La sospecha unía a todos los habitantes, a los que ya habían abandonado las calles y las plazas, a los que cerraban con doble llave sus domicilios; incluso a los que se habían refugiado en los pueblos más pequeños, huyendo de ese invisible enemigo del que se informaba con tanto detalle de su peligrosa existencia. De la misma forma lenta, pesada, insufrible, rítmica que lo hacen las extractoras de petróleo. No eran los secos campos de Texas los que recibían el martilleo, era su cerebro.

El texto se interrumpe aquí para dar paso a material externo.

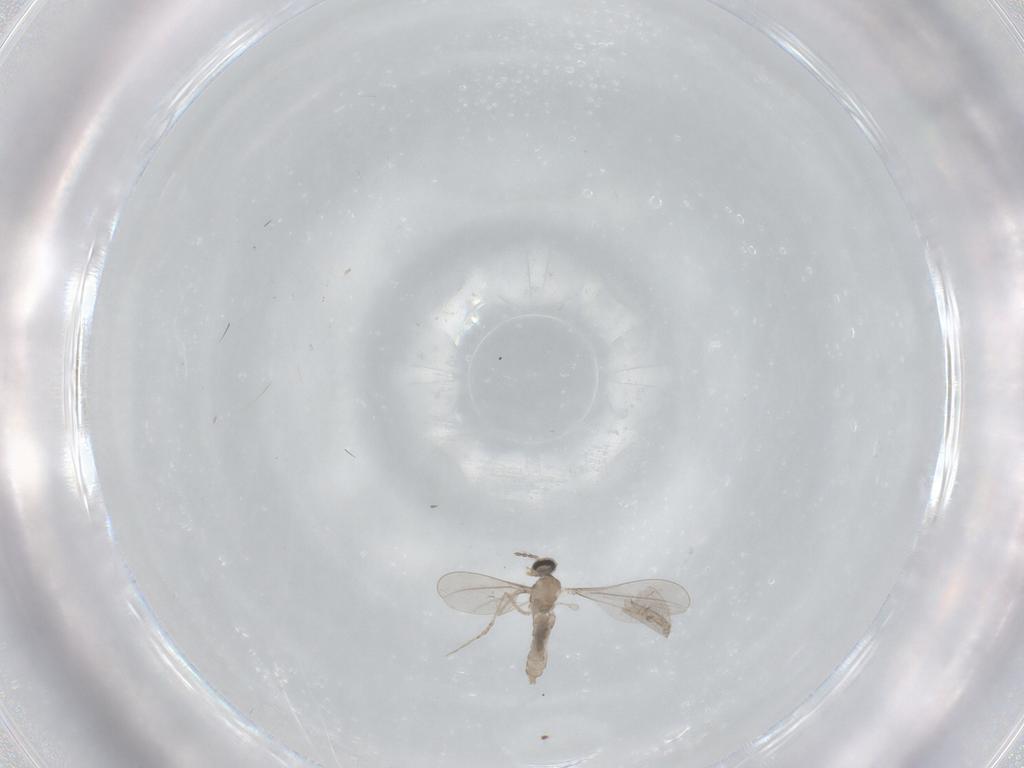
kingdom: Animalia
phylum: Arthropoda
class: Insecta
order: Diptera
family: Cecidomyiidae
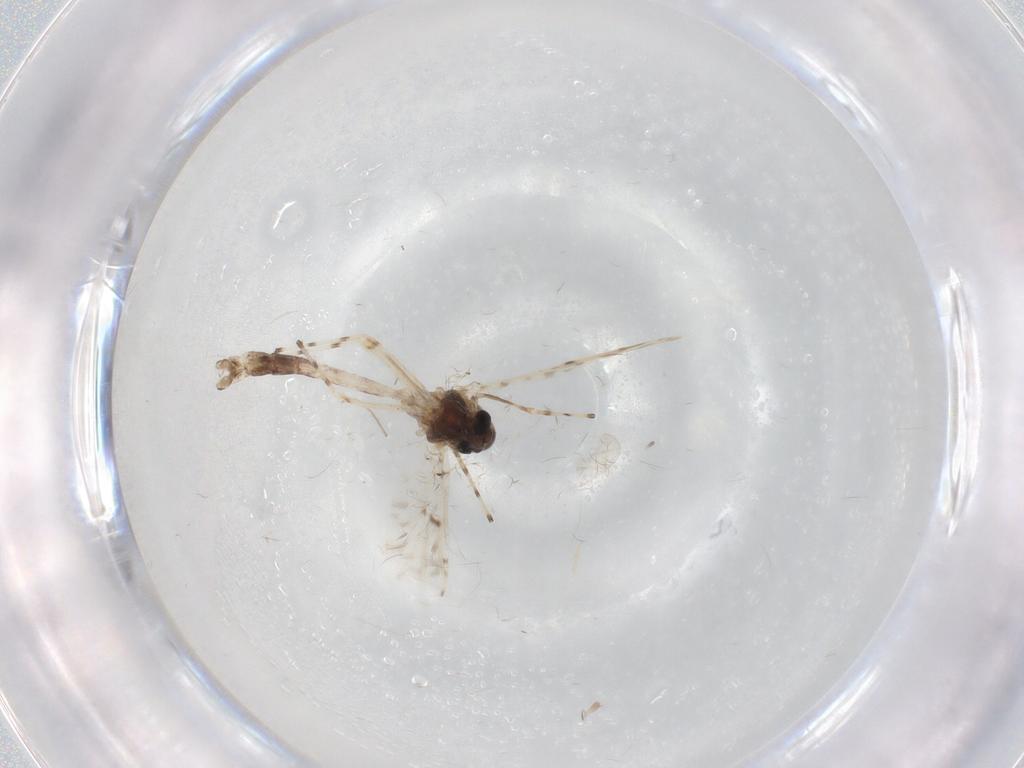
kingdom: Animalia
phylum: Arthropoda
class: Insecta
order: Diptera
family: Chironomidae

— ¿ Te has tomado tus pastillas con el café? , le pregunta desde la puerta la misma voz que le acompaña desde toda la vida.
— Si
— No has probado el bizcocho
— No
— Acuérdate de rellenar los formularios que tienes en el ordenador, la última vez te olvidaste y vinieron a preguntarnos sí es que éramos negacionistas y no pensábamos en el bien común.
—Lo se
— se que lo sabes pero quien se enfrenta a las miradas de los vecinos soy yo... y te puedo asegurar que es muy desagradable.
— Ahora lo relleno, no te preocupes.
— ¿ Sabes quien llamó anoche para preguntarme por ti...
— ....
—... Carmen, que si ya estabas muerto. Le colgué. He estado llorando toda la noche.

La puerta se cierra. Se da la vuelta y sigue oyendo las manecillas del reloj. Se sienta y abre el ordenador. Rellena con el mismo cansancio cada una de las casillas: sin síntomas, respiró bien, saturación 98, ritmo cardiaco sinusal, PCR negativa...

Abre el armario, coge un pantalón gris, la chaqueta azul que compró aquella tarde de invierno en Florencia mientras se dirigía a cenar bajo la alarga sombra del Ponte Vecchio; una camisa blanca y la corbata de tonos violetas y verdes que le había regalado su nieta. Deja que asome media sonrisa a sus labios mientras se pone los calcetines de cuadros escoceses y los zapatos de suela gruesa que tiene para los días de lluvia.

Con la gabardina en la mano sale despacio, procurando que no suenen sus pasos sobre la alfombra. Baja las viejas escaleras de madera y respira lo más fuerte y despacio que puede, saboreando el aire mientras ve acercarse a dos agentes de la policía municipal que aceleran el paso al verle.
La mascarilla que lleva en el bolsillo izquierdo se queda allí.